|  | List of years in archaeology | (table) |

= 1865 in archaeology =

Below are notable events in archaeology that occurred in 1865.

==Explorations==
- The first report of a discovery of Coţofeni culture at Râpa Roșie in Romania is made by Fr. W. Schuster.

==Excavations==
- Excavations at Slack Roman fort in Yorkshire (England) under the direction of George Lloyd.

==Publications==
- Joseph Barnard Davis and John Thurnam complete publication of Crania Britannica: delineations and descriptions of the skulls of the aboriginal and early inhabitants of the British islands.
- John Lubbock publishes Pre-historic Times, as Illustrated by Ancient Remains, and the Manners and Customs of Modern Savages, including his coinage of the term Palæolithic.
- Joseph-Alexander Martigny publishes Dictionnaire des antiquités chrétiennes.
- Edward Burnett Tylor publishes Researches into the Early History of Mankind and the Development of Civilization.

==Finds==
- French archeologist Auguste Mariette discovers Ti watching a hippopotamus hunt, tomb of Ti, Saqqara, Fifth dynasty of Egypt.

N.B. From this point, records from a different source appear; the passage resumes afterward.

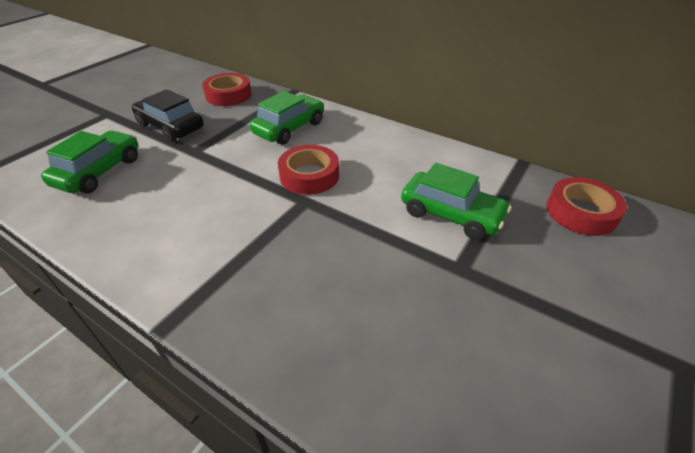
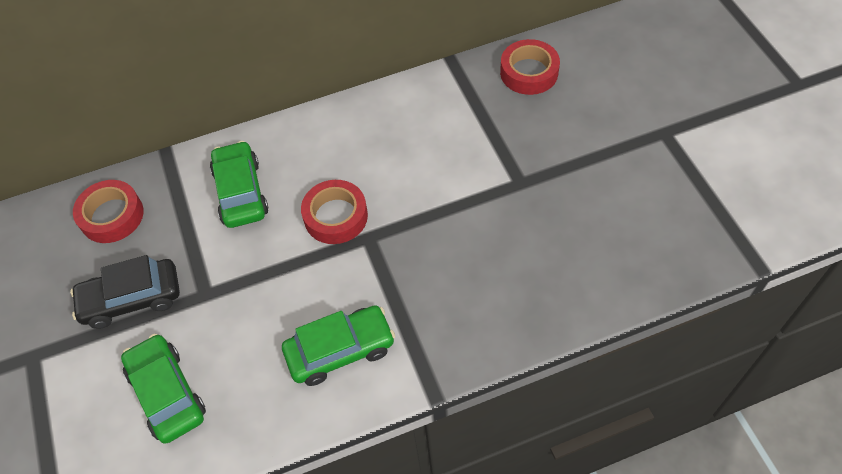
camera: 50 degrees left, 15 degrees up
(451, 214) = (467, 150): green car -> green car (340, 350)

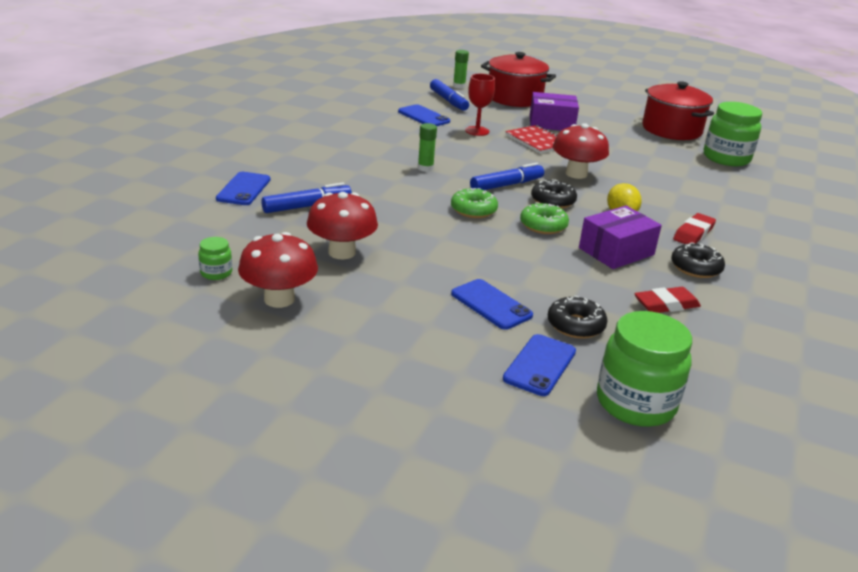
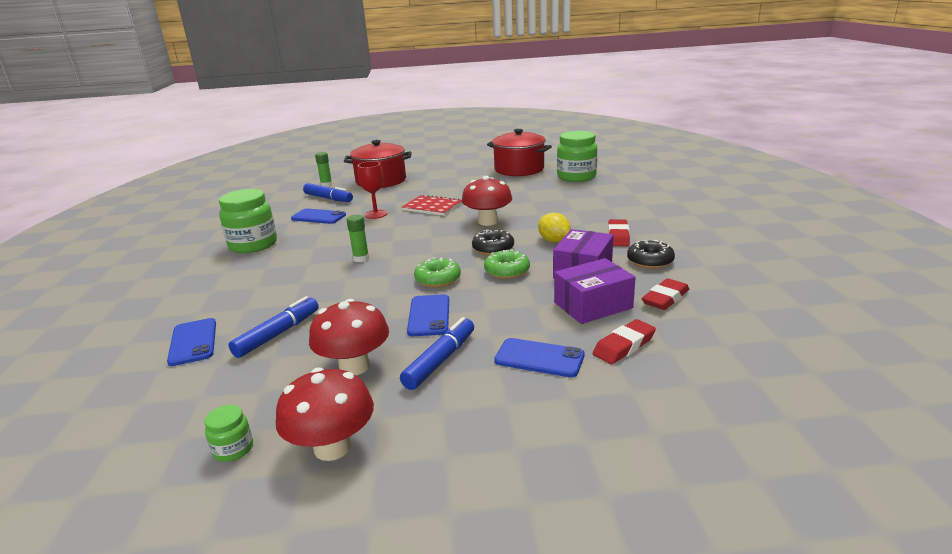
camera: 25 degrees left, 5 degrees down
(506, 185) = (444, 249): blue marker -> blue marker (440, 360)
(539, 365) = (638, 397): blue phone -> blue phone (429, 315)
(551, 123) = (429, 191): purple box -> purple box (593, 305)
(575, 325) = (624, 346): black donut -> red eraser
(635, 403) = (745, 395): green jar -> green jar (253, 245)

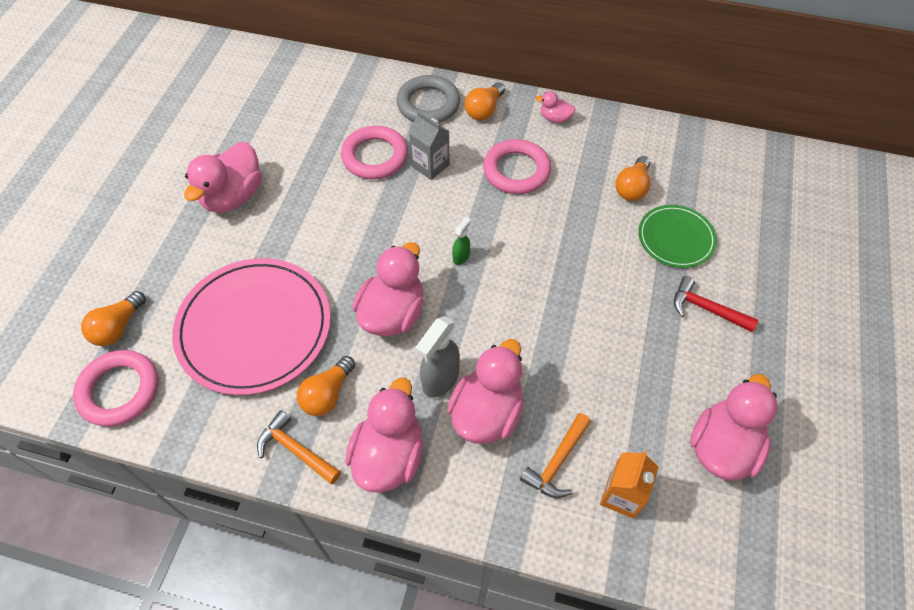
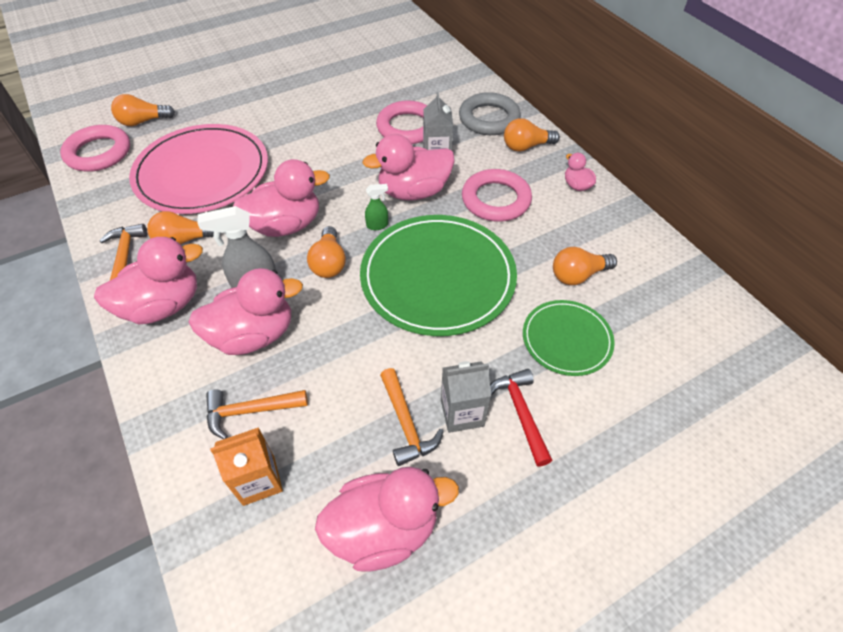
camera: 45 degrees right, 5 degrees down
(233, 196) = (293, 95): pink duck -> pink duck (413, 192)
(465, 314) = (329, 263): none -> orange light bulb
(552, 261) = (438, 277): none -> green plate
(656, 376) = (406, 424): none -> orange hammer
(677, 339) = (462, 413): none -> grey carton

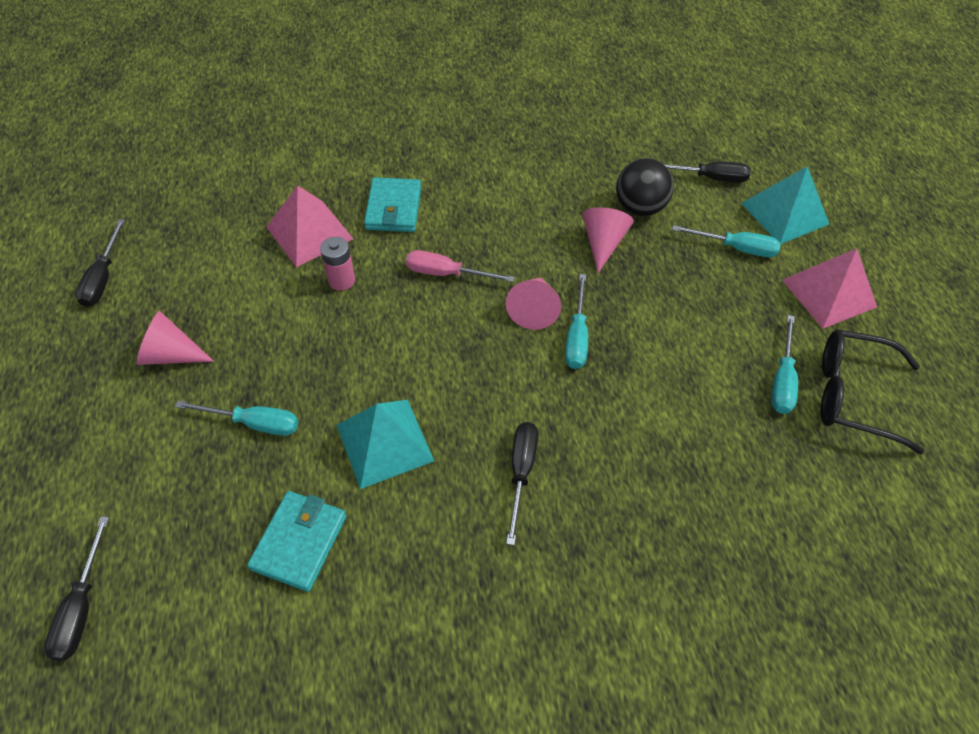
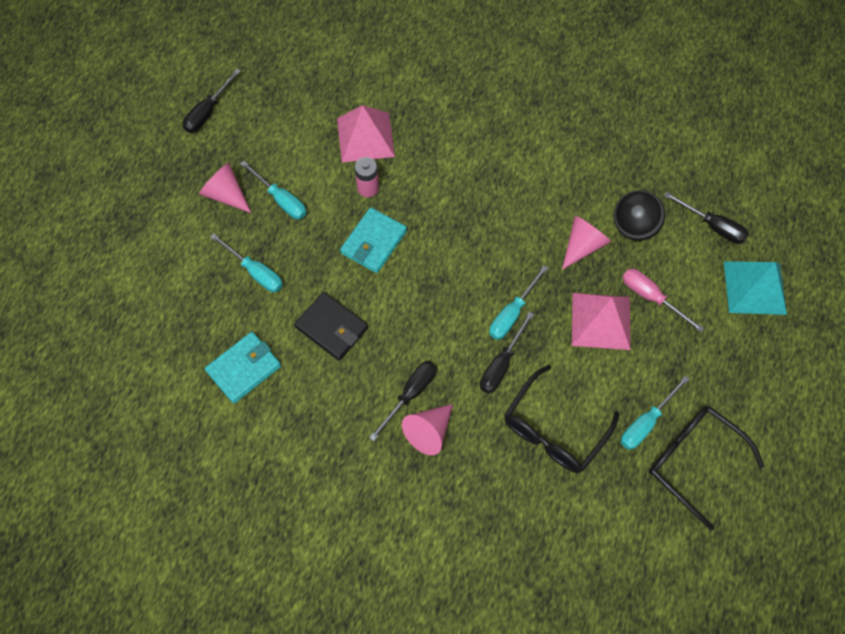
camera: 30 degrees right, 10 degrees up
(81, 607) = (102, 344): black screwdriver -> black screwdriver (501, 364)
(384, 442) = (332, 328): turquoise pyramid -> black wallet
(393, 208) = (438, 142): turquoise wallet -> turquoise wallet (374, 242)
(446, 273) = (446, 217): pink screwdriver -> pink screwdriver (651, 297)
(533, 309) = (494, 277): pink cone -> pink cone (429, 432)
(698, 432) = (554, 429): none -> black glasses
(736, 248) = (689, 299): turquoise screwdriver -> turquoise screwdriver (281, 200)
(829, 293) = (738, 373): pink pyramid -> pink pyramid (601, 321)

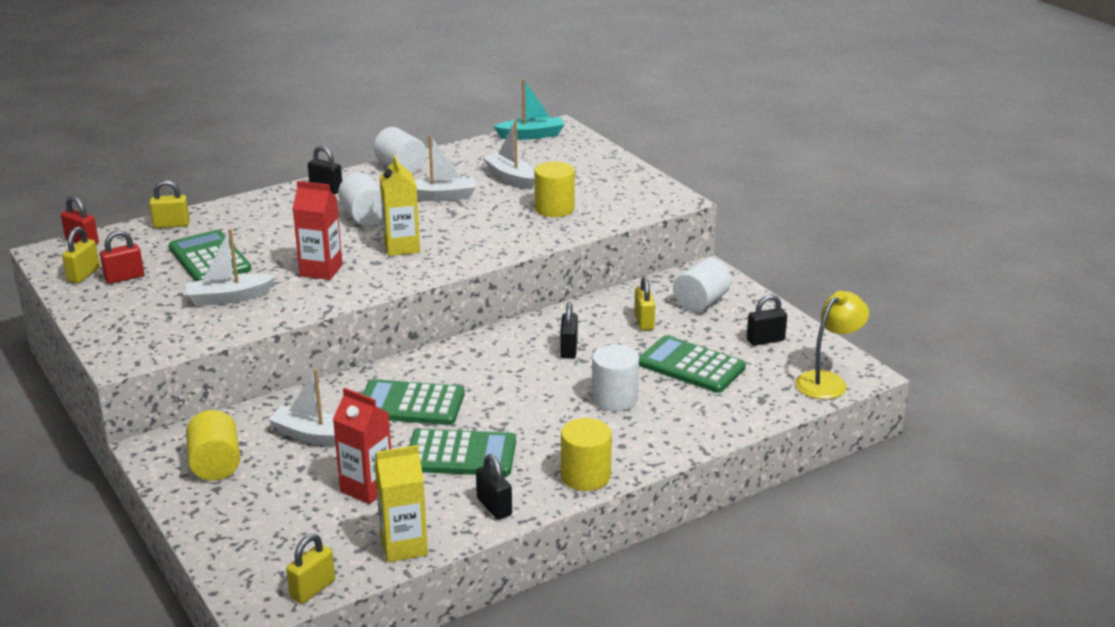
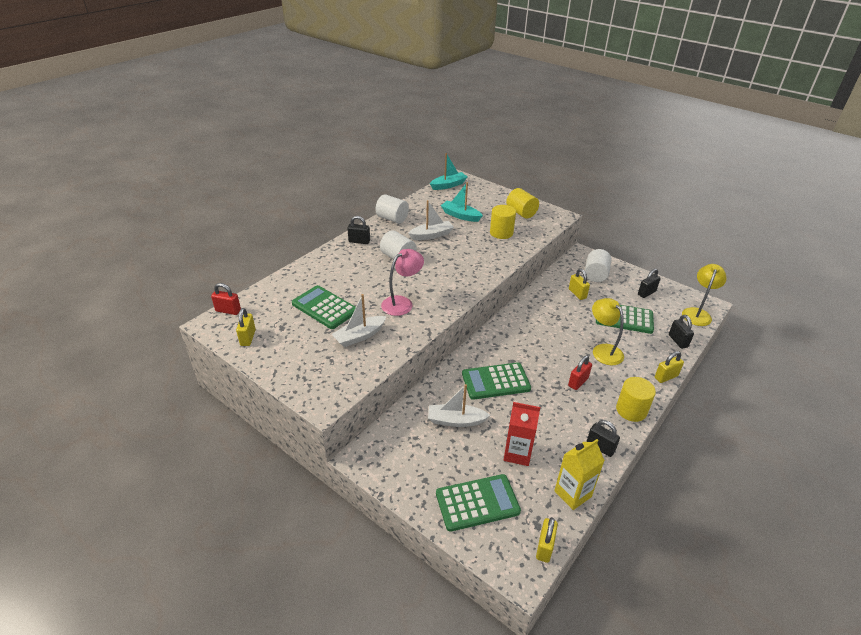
camera: 20 degrees left, 10 degrees up
(124, 277) = (278, 334): red padlock -> red padlock (578, 382)
(171, 225) = (280, 286): yellow padlock -> yellow padlock (666, 377)
(215, 465) = (411, 460): yellow cylinder -> yellow cylinder (521, 213)
(321, 270) = (402, 303): red carton -> pink lamp
(402, 247) = (437, 276): yellow carton -> none
(461, 454) = (552, 412): green calculator -> green calculator (477, 503)
(511, 178) = (460, 216): white boat -> turquoise boat
(568, 349) = (553, 321): black padlock -> black padlock (678, 341)
(614, 399) = (603, 350): white cylinder -> yellow lamp

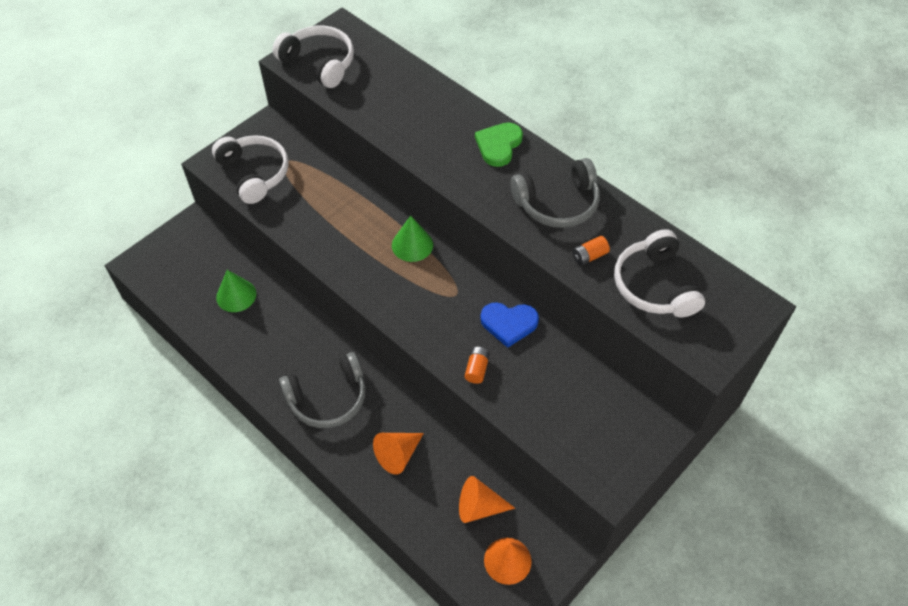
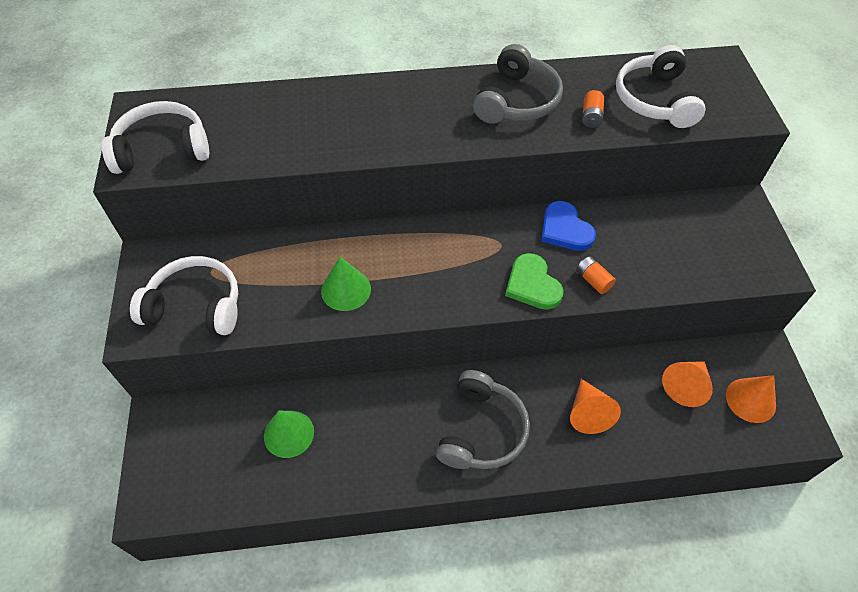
camera: 50 degrees left, 0 degrees up
(412, 245) = (416, 240): green cone -> green cone (346, 290)
(498, 145) = (414, 95): green heart -> green heart (532, 285)
(509, 324) = (565, 229): blue heart -> blue heart turned 105 degrees clockwise
(655, 285) = (655, 100): white headphones -> white headphones turned 60 degrees clockwise

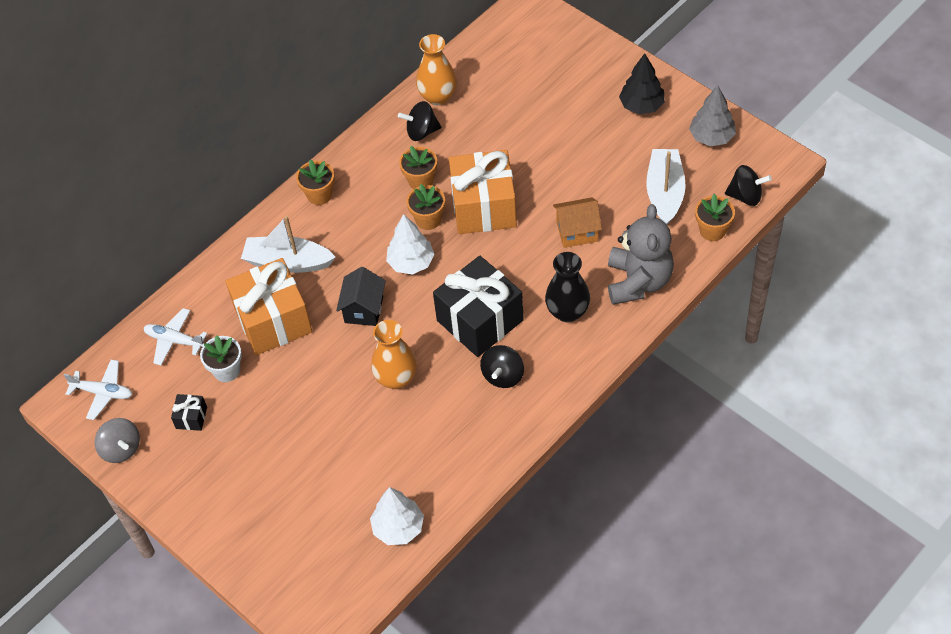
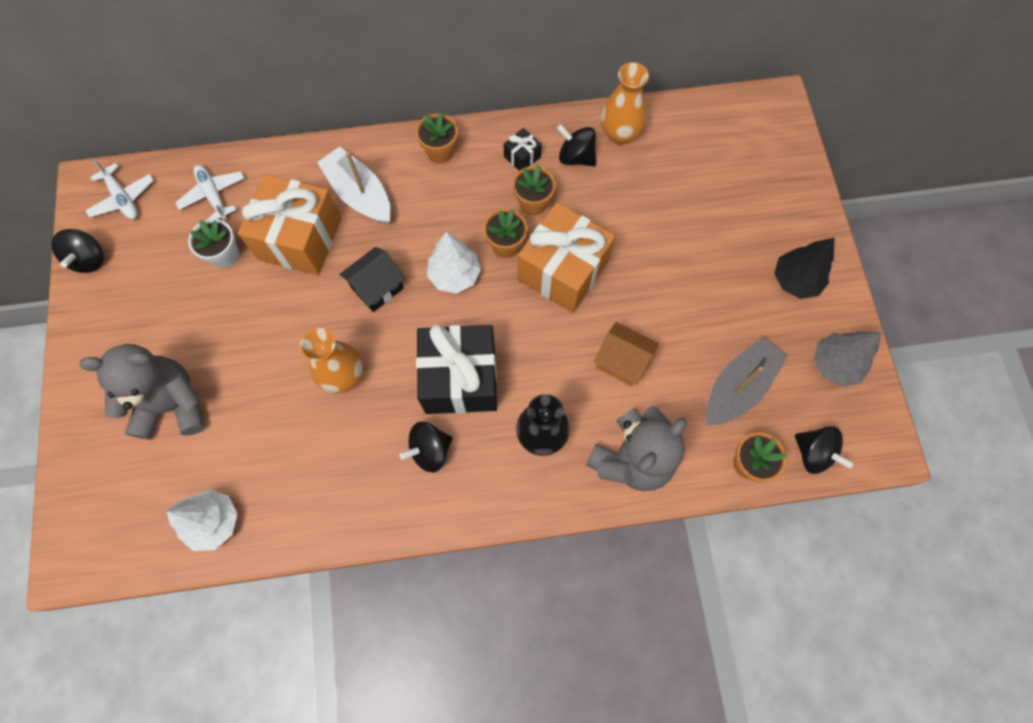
camera: 35 degrees right, 15 degrees up
(121, 449) = (89, 259): grey spinning top -> black spinning top
(191, 418) = (161, 275): black gift -> black gift (522, 157)
(290, 486) = (172, 404): none -> grey teddy bear
(665, 193) = (738, 387): white boat -> grey boat

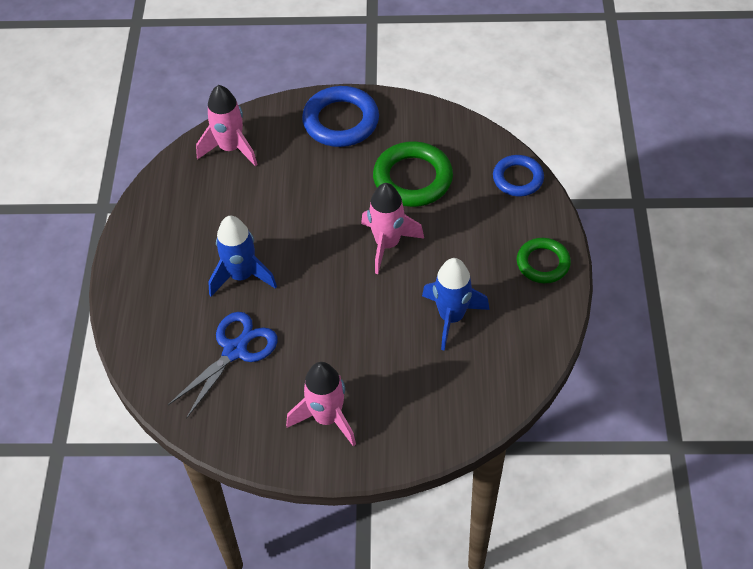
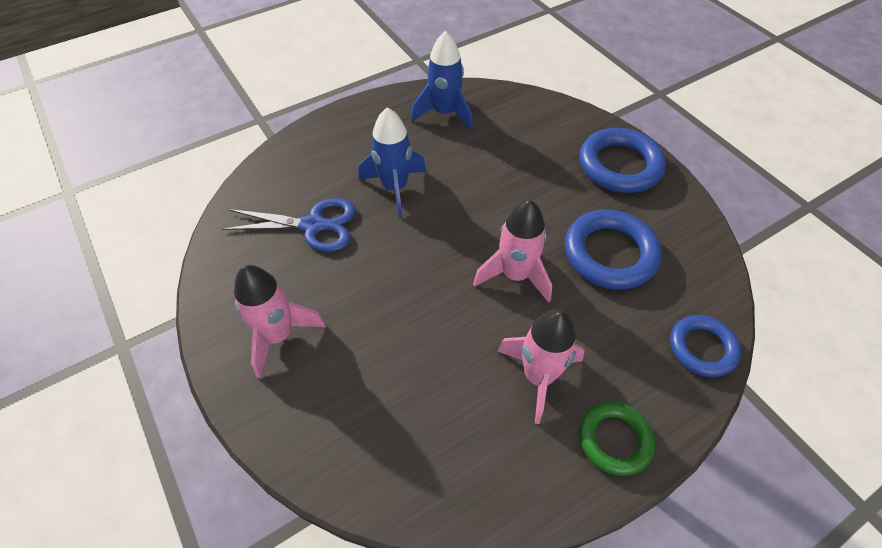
camera: 55 degrees right, 0 degrees up
(231, 148) = (519, 113): pink rocket -> pink rocket (538, 376)
(412, 179) = (610, 254): green ring -> blue ring
(451, 317) = (470, 382): blue rocket -> blue rocket (444, 113)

It is made c. 2510 BC - 2460 BC.

==Events==

- Churchill Babington elected to the Disney Professorship of Archaeology in the University of Cambridge.
- Palestine Exploration Fund is established.

==Births==
- June 22 - Friedrich Sarre, German Orientalist (d. 1945)
- August 27 - James Henry Breasted, American Egyptologist (d. 1935)
- Alfred Foucher, French scholar and archaeologist of Buddhism (d. 1952)

==Deaths==
- May 4: Henry Christy, English ethnologist, archaeologist and sponsor (born 1810).
- May 21 - Christian Jürgensen Thomsen, Danish archaeologist (born 1788).